Work request
Output the records exactly, and drop each picture.

Recorded data
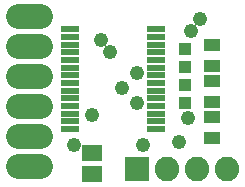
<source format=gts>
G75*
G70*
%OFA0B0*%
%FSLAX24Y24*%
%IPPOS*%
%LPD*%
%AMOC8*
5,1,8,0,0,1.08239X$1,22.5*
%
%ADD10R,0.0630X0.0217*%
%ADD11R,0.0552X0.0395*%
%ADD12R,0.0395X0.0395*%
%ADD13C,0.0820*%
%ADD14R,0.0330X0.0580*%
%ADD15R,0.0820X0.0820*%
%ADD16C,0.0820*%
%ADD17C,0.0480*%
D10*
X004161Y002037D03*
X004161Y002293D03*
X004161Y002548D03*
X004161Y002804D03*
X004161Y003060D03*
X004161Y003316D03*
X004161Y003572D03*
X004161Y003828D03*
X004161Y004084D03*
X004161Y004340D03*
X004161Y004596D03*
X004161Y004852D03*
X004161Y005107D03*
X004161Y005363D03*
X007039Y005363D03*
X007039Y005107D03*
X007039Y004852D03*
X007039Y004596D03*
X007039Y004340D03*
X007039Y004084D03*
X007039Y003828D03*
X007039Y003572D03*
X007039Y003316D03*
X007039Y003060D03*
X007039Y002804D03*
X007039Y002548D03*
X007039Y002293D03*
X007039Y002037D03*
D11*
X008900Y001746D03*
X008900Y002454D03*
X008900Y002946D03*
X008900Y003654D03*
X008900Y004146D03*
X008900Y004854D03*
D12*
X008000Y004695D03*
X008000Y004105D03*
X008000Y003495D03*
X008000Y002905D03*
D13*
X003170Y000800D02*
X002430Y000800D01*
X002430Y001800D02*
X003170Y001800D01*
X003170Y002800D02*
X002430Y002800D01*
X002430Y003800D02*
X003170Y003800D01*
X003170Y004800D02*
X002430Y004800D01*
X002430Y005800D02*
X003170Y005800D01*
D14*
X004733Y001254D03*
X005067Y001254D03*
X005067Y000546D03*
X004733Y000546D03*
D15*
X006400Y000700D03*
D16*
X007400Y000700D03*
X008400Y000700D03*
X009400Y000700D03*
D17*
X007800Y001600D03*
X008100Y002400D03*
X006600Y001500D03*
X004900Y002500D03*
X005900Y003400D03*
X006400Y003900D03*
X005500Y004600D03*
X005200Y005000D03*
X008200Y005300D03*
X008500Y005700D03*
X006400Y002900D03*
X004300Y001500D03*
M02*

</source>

Written response
<source format=gts>
G75*
G70*
%OFA0B0*%
%FSLAX24Y24*%
%IPPOS*%
%LPD*%
%AMOC8*
5,1,8,0,0,1.08239X$1,22.5*
%
%ADD10R,0.0630X0.0217*%
%ADD11R,0.0552X0.0395*%
%ADD12R,0.0395X0.0395*%
%ADD13C,0.0820*%
%ADD14R,0.0330X0.0580*%
%ADD15R,0.0820X0.0820*%
%ADD16C,0.0820*%
%ADD17C,0.0480*%
D10*
X004161Y002037D03*
X004161Y002293D03*
X004161Y002548D03*
X004161Y002804D03*
X004161Y003060D03*
X004161Y003316D03*
X004161Y003572D03*
X004161Y003828D03*
X004161Y004084D03*
X004161Y004340D03*
X004161Y004596D03*
X004161Y004852D03*
X004161Y005107D03*
X004161Y005363D03*
X007039Y005363D03*
X007039Y005107D03*
X007039Y004852D03*
X007039Y004596D03*
X007039Y004340D03*
X007039Y004084D03*
X007039Y003828D03*
X007039Y003572D03*
X007039Y003316D03*
X007039Y003060D03*
X007039Y002804D03*
X007039Y002548D03*
X007039Y002293D03*
X007039Y002037D03*
D11*
X008900Y001746D03*
X008900Y002454D03*
X008900Y002946D03*
X008900Y003654D03*
X008900Y004146D03*
X008900Y004854D03*
D12*
X008000Y004695D03*
X008000Y004105D03*
X008000Y003495D03*
X008000Y002905D03*
D13*
X003170Y000800D02*
X002430Y000800D01*
X002430Y001800D02*
X003170Y001800D01*
X003170Y002800D02*
X002430Y002800D01*
X002430Y003800D02*
X003170Y003800D01*
X003170Y004800D02*
X002430Y004800D01*
X002430Y005800D02*
X003170Y005800D01*
D14*
X004733Y001254D03*
X005067Y001254D03*
X005067Y000546D03*
X004733Y000546D03*
D15*
X006400Y000700D03*
D16*
X007400Y000700D03*
X008400Y000700D03*
X009400Y000700D03*
D17*
X007800Y001600D03*
X008100Y002400D03*
X006600Y001500D03*
X004900Y002500D03*
X005900Y003400D03*
X006400Y003900D03*
X005500Y004600D03*
X005200Y005000D03*
X008200Y005300D03*
X008500Y005700D03*
X006400Y002900D03*
X004300Y001500D03*
M02*

</source>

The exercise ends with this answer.